*Source extract*
Start of Block
On a Class of Positive Definite Operators and Their Application in Fractional Calculus

Abstract

This paper is devoted to the spectral analysis of one class of integral operators, associated with the boundary value problems for differential equations of fractional order. Approximation matrices are also investigated. In particular, the positive definiteness of the studied operators is shown, which makes it possible to select areas in the complex plane where there are no eigenvalues of these operators.

1. Introduction

As is known in fractional calculus and in the theory of mixed-type equations, an important role is played by the potential function

$$\frac{1}{2}\underset{0}{\overset{1}{\int }}\frac{u\left(t\right)dt}{{|x-t|}^{1/\rho }}$$

with density $u\left(t\right)$ and with a power kernel $\frac{1}{{|x-t|}^{1/\rho }}$, which is positive definite for $0<\frac{1}{\rho }<1$ according to a fact established by Tricomi [1,2,3,4,5,6,7,8]. There are papers in which various generalizations of this result were given. First of all, we should note the paper of Gellerstedt [9], where an operator of the following form was investigated for positive definiteness

$$P_{01}^{\phi }u\left(x\right)=\underset{0}{\overset{1}{\int }}\phi \left(\right|x-t\left|\right)u\left(t\right)dt$$

where

$$\phi \left(\right|x-t\left|\right)={|x-t|}^{m/(m+2)}{P}_0{\left(c\right|x-t|}^{4/(m+2)})$$

([9], page 41) which is some generalization of the operator

$$\frac{1}{2}\underset{0}{\overset{1}{\int }}\frac{u\left(t\right)dt}{{|x-t|}^{1/\rho }}.$$

Another direction was started in [10,11] where, in particular, it was shown that the operator ${\tilde{A}}_{\rho }:L_2\to L_2$, for $0<\frac{1}{\rho }<1$ (where ${\tilde{A}}_{\rho }=\underset{0}{\overset{x}{\int }}{(x-t)}^{1/\rho -1}u\left(t\right)dt$) is sectorial and also that the values of the form $({\tilde{A}}_{\rho }u,u)$, for $1<\frac{1}{\rho }<\infty$, fill the whole complex plane [10]. This manuscript is devoted to the study of the positive definiteness of operators of the form

$$A_{\gamma }^{[\alpha ,\beta ]}u\left(x\right)=c_{\alpha }\underset{0}{\overset{x}{\int }}{(x-t)}^{1/\alpha -1}u\left(t\right)dt+c_{\alpha ,\beta }\underset{0}{\overset{1}{\int }}{x}^{1/\rho -1}{(1-t)}^{1/\gamma -1}u\left(t\right)dt,$$

which are finite-dimensional perturbations (finite-dimensional perturbations of a special kind) of a fractional integration operator of a special kind.

We suggest a principally new wide class of positive definite operators, which play an important role in fractional calculus and in applications. The obtained results are used to study some very important properties of functions of the Mittag-Leffler type.
End of Block
*Data listing*
Start of Block
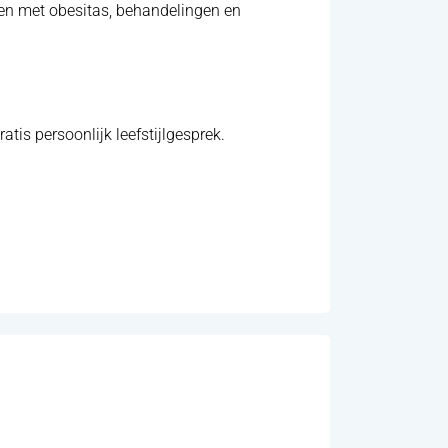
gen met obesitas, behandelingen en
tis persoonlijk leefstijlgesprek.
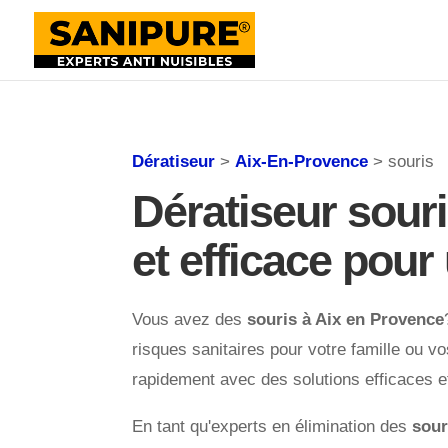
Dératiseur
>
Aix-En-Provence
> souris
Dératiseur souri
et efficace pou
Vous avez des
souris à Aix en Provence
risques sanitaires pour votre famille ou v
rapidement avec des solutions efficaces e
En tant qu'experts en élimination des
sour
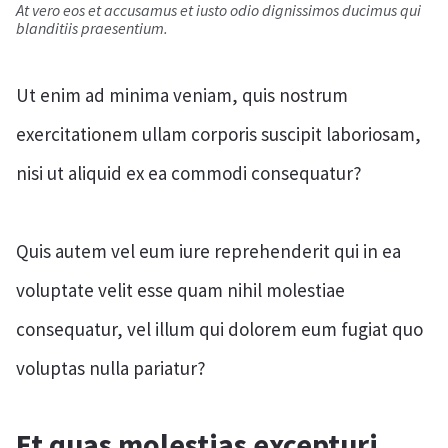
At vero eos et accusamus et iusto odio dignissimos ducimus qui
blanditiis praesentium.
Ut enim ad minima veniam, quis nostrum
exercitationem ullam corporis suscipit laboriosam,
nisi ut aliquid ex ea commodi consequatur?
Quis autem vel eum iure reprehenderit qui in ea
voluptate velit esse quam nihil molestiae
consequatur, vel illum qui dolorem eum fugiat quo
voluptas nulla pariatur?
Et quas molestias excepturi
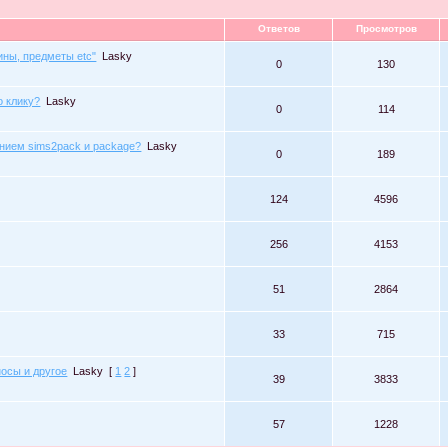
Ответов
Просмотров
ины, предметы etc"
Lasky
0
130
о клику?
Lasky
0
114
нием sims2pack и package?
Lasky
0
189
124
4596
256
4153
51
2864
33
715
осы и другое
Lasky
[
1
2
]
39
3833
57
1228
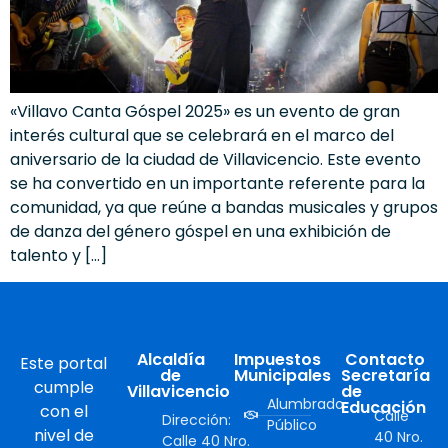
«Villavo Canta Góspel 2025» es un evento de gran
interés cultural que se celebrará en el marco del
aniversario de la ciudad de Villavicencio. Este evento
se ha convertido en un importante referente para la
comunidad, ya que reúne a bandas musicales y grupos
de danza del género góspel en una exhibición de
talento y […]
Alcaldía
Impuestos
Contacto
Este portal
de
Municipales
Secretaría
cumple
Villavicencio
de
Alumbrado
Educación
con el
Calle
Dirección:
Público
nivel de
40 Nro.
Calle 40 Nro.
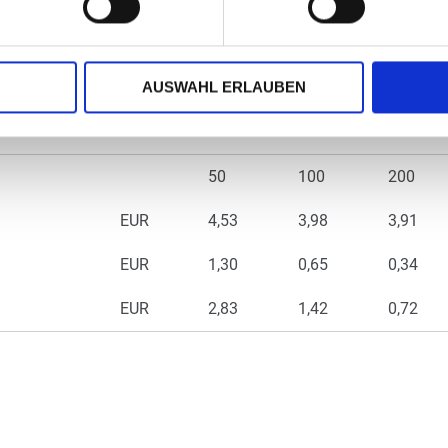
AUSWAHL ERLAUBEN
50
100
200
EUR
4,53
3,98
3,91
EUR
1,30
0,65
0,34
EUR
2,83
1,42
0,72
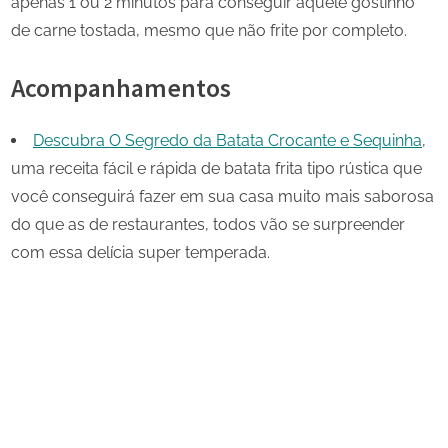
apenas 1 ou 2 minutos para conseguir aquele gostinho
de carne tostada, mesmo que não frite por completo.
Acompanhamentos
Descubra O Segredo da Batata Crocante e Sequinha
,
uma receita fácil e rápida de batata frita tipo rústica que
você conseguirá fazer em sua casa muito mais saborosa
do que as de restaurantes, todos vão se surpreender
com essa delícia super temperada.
End of Block
*Your tasks*
• 1. Answer these questions using the text on positive definite operators in fractional calculus:
(a) According to the abstract, what does the positive definiteness of the studied operators make it possible to select?
(b) For what range of 1/ρ is the power kernel positive definite, according to the fact established by Tricomi?
(c) For 1 < 1/ρ < ∞, what do the values of the form (Ã_ρ u, u) fill?
• 2. Resume the text on positive definite operators in fractional calculus, picking up right after its last sentence.

*Answers by task*
• 1.
(a) Areas in the complex plane where there are no eigenvalues of these operators.
(b) 0 < 1/ρ < 1.
(c) The whole complex plane.

• 2.
2. On the Positive Definiteness of Operators of the Kind ${\mathit{A}}_{\mathit{\gamma }}^{[\mathit{\alpha },\mathit{\beta }]}$

Let us consider the operator

$$A_{\gamma }^{[\alpha ,\beta ]}u\left(x\right)=c_{\alpha }\underset{0}{\overset{x}{\int }}{(x-t)}^{\frac{1}{\alpha }-1}u\left(t\right)dt+c_{\beta ,\gamma }\underset{0}{\overset{1}{\int }}{x}^{\frac{1}{\alpha }-1}{(1-t)}^{\frac{1}{\alpha }-1}u\left(t\right)dt.$$

This operator arises in the process of determining the solutions of boundary value problems for fractional differential equations [12].

Let us show that this operator (for specific $\alpha ,\gamma ,\rho$) is positive definite. To highlight the main ideas, let us consider the simplest case. Let us consider in space $L_2(0,1)$ the operator $A_{\gamma }^{[\alpha ,\beta ]}$ for $\alpha =\beta =\gamma =\rho$, $0<\rho <2$, i.e., we consider the operator $A_{\rho }$ [13]. The more important case is for $0<\rho <1,$ as in this case, the operator $A_{\rho }$ corresponds to the differential equations of order more than 1. The case for $1<\rho <\infty$ in fractional calculus is not so interesting but to complete our investigation, we will to consider some results for this case too.

First of all we, note that the first term of operator $A_{\rho }$ is a fractional integral $J^{1/\rho }$ of order $1/\rho$.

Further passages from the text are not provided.